Text segment

[Begin]

Gee Bee freaks unite!

Hi folks,

For me, the Gee Bee has a very important place in aviation history, it has almost cult status and has many fans.
I have loved this plane since I was a kid.
Incidentally I'm also responsible for modeling the Virtavia GeeBee for Flight Simulator FS9 and FSX, in case we have any FS freaks out there.

I just started rc flying a couple of months ago and was fortunate enough to snatch up the last two UMX Gee Bees at the local hobby store (one for learning and crashing, the other one for backup ).
True, the Gee Bee is not an easy plane to learn on but I enjoy the challenge and I couldn't pass the opportunity up because I have always loved the plane so much, and if you start to get it under control it is incredibly rewarding.
(You should have seen the look on the face of the guy in the store where I bought it when I told him I'm totally new to RC flying and this would be my very first rc plane... I've never seen anyone biting his tongue so hard ... HAHAHAHA...!!!)

[End]

Jobs
a. In the Gee Bee forum post, for which versions of Flight Simulator did the writer model the Virtavia GeeBee?
b. Continue the Gee Bee forum post from its last sentence.

Material
[Begin]

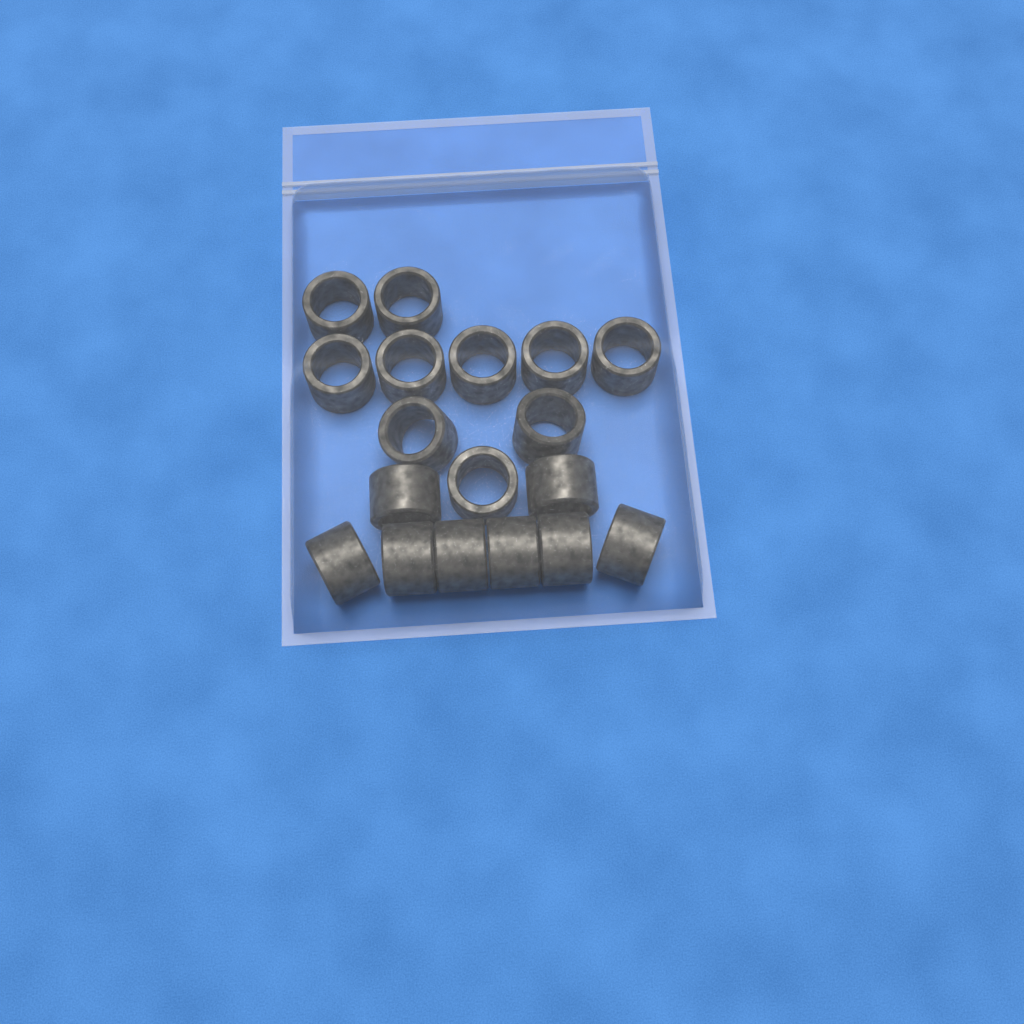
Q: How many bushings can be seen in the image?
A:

[End]

Set of answers
a. FS9 and FSX

b.
I know, there is already a huge thread dedicated to the UMX Gee Bee but this one is more about the cult status of the Gee Bee and about those of us who don't take "discontinued" for an answer but keep the delightful "killer Bee" in the air as long as possible.
Even though Horizon Hobby has discontinued this plane, I'm absolutely certain that there are still a number of diehards out there who have one and love flying it.
I also thought it would be nice to share tips and tricks on how we keep our little Gee Bees from dying, how we keep maintaining and especially crash proofing this wonderful little plane to keep it from going the way of other discontinued models. The UMX Gee Bee deserves to live on!

And especially - if anyone is flying a Gee Bee other than the UMX version, PLEASE join in, it can only widen our horizon and that's always a good thing.

Let's hear it for the Gee Bee...!!!
Last edited by airgoon; Oct 24, 2017 at 09:53 PM.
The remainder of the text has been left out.